Transparency

Put that curriculum on the website!

MRH high school
As part of my mission to make schools more transparent and accessible to parents, I searched several random area school districts’ websites for curriculum information. Some of them presented detailed information in an easy-to-use format (Rockwood, Mehlville and Maplewood-Richmond Heights), some had partial information (Clayton, Ladue) and some none (Ferguson-Florissant and St. Louis Public Schools).

Rockwood: detailed information on curriculum by content area, info on curriculum development, easy-to-use website
Mehlville: pdf of each grade and high school
MRH: pdf of each school level (elementary, middle, high) and content area, assessment report, easy-to-use website

Clayton: info on curriculum development including names of curriculum coordinators but not information on content level or grade level objectives
Ladue: info limited to elementary math under the district curriculum section

Ferguson-Florissant: no information on district site that I could find via browsing or by search, no info in at least two elementary schools (Airport Elementary, Bermuda Elementary)
SLPS: no information that I could find via browsing, no search available; no info in at least three elementary schools (Adams, Ashland and Cote Brilliante)

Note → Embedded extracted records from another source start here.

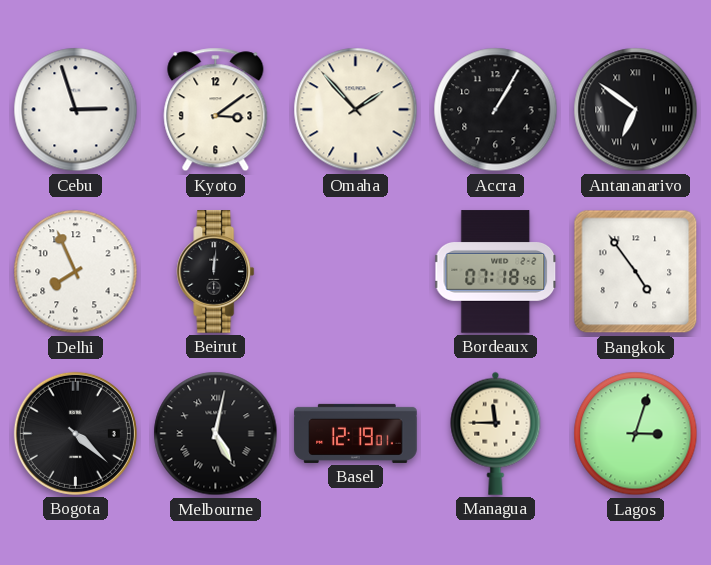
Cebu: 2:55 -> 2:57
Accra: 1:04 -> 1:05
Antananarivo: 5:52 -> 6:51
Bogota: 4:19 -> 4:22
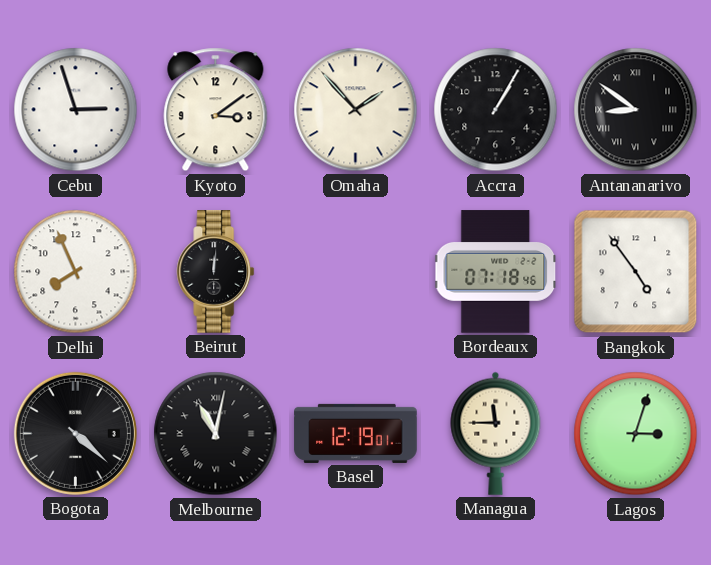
Antananarivo: 6:51 -> 8:51
Melbourne: 5:02 -> 11:02
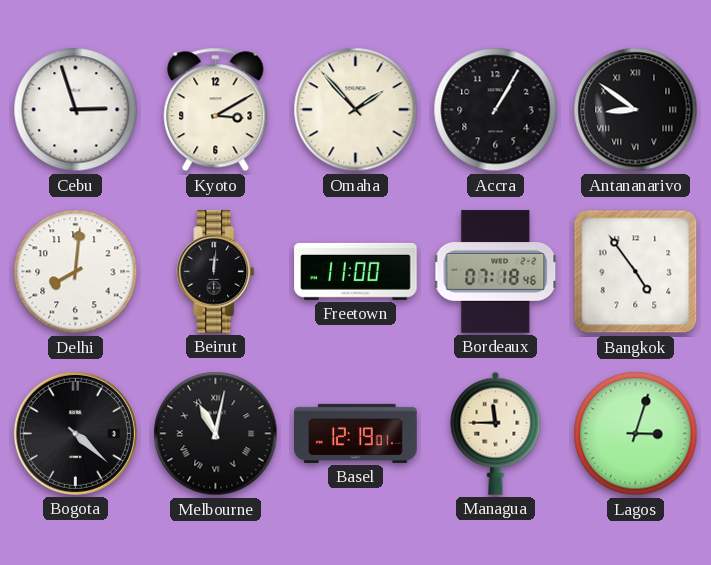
Kyoto: 3:09 -> 3:10
Delhi: 7:56 -> 8:01
Freetown: none -> 11:00
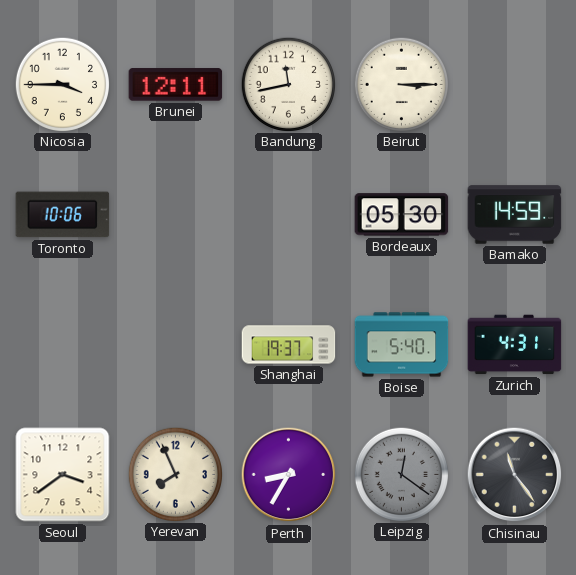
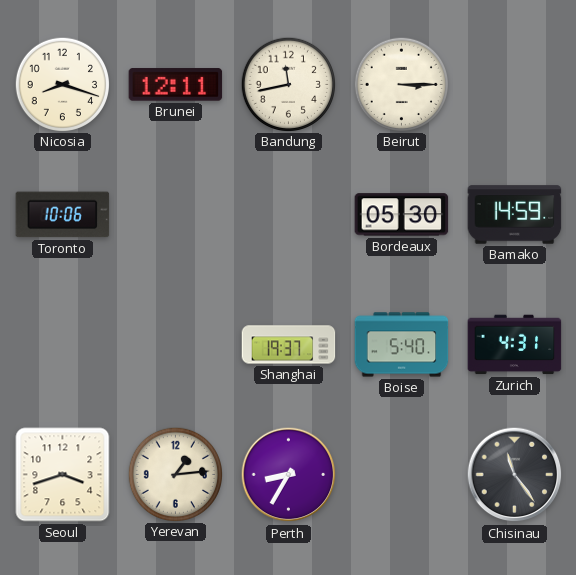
Nicosia: 3:45 -> 8:18
Seoul: 3:39 -> 3:42
Yerevan: 7:56 -> 1:14
Leipzig: 12:21 -> none
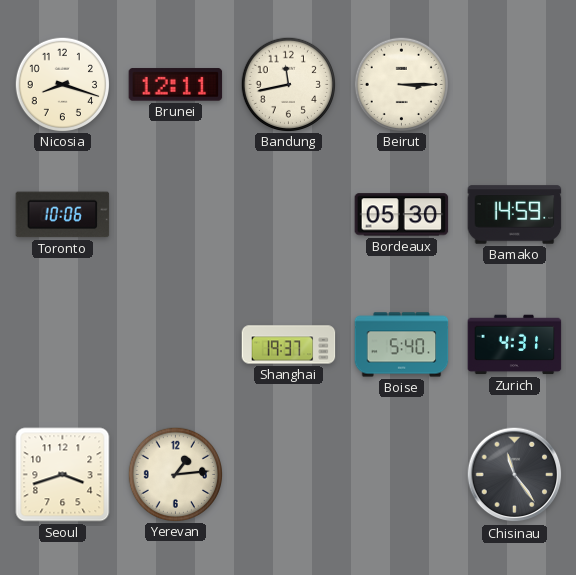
Perth: 8:35 -> none
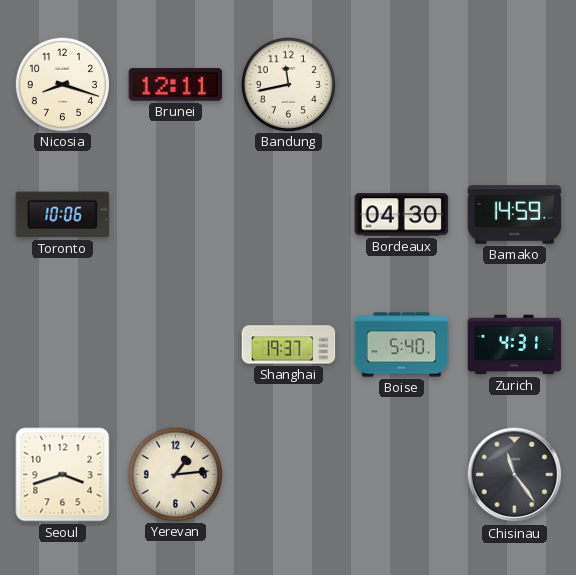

Since curriculum drives education, I applaud Rockwood and MRH for having comprehensive, easy-to-use curriculum sections on their websites. Clayton and Ladue have some catching up to do. Ferguson-Florissant and the SLPS are embarrassingly lacking in this area. While I didn’t look at every district’s website, I encourage educators to think about what they include and emphasize on their websites and the message that sends to their parents and broader community.

Need for more transparency, participation in education


Photo by GPTwisted

As quickly as the financial bailout rescue bill was passed (for Congress anyway), it was remarkable in that legislators attempted an announced public markup period, as short as it was. I hope that all legislation will eventually go through this process.

School districts can learn from the Sunlight Foundation and involve the community earlier in the process. Some St. Louis County districts use BoardDocs to post agendas, minutes and supporting documents in an easy-to-access manner. (See Rockwood for an example)

I would like to see them go one step further and open up documents for a public markup period before they make it to the board presentation stage. For example, if a committee is going to recommend changes to content area’s curriculum, posting the proposed changes before the board presentation allows for more parent involvement than the one or two parents selected to be on the committee. This encourages buy-in or at least allows for time to work on consensus.

Openness and transparency can go a long way to bring our schools into the 21st century.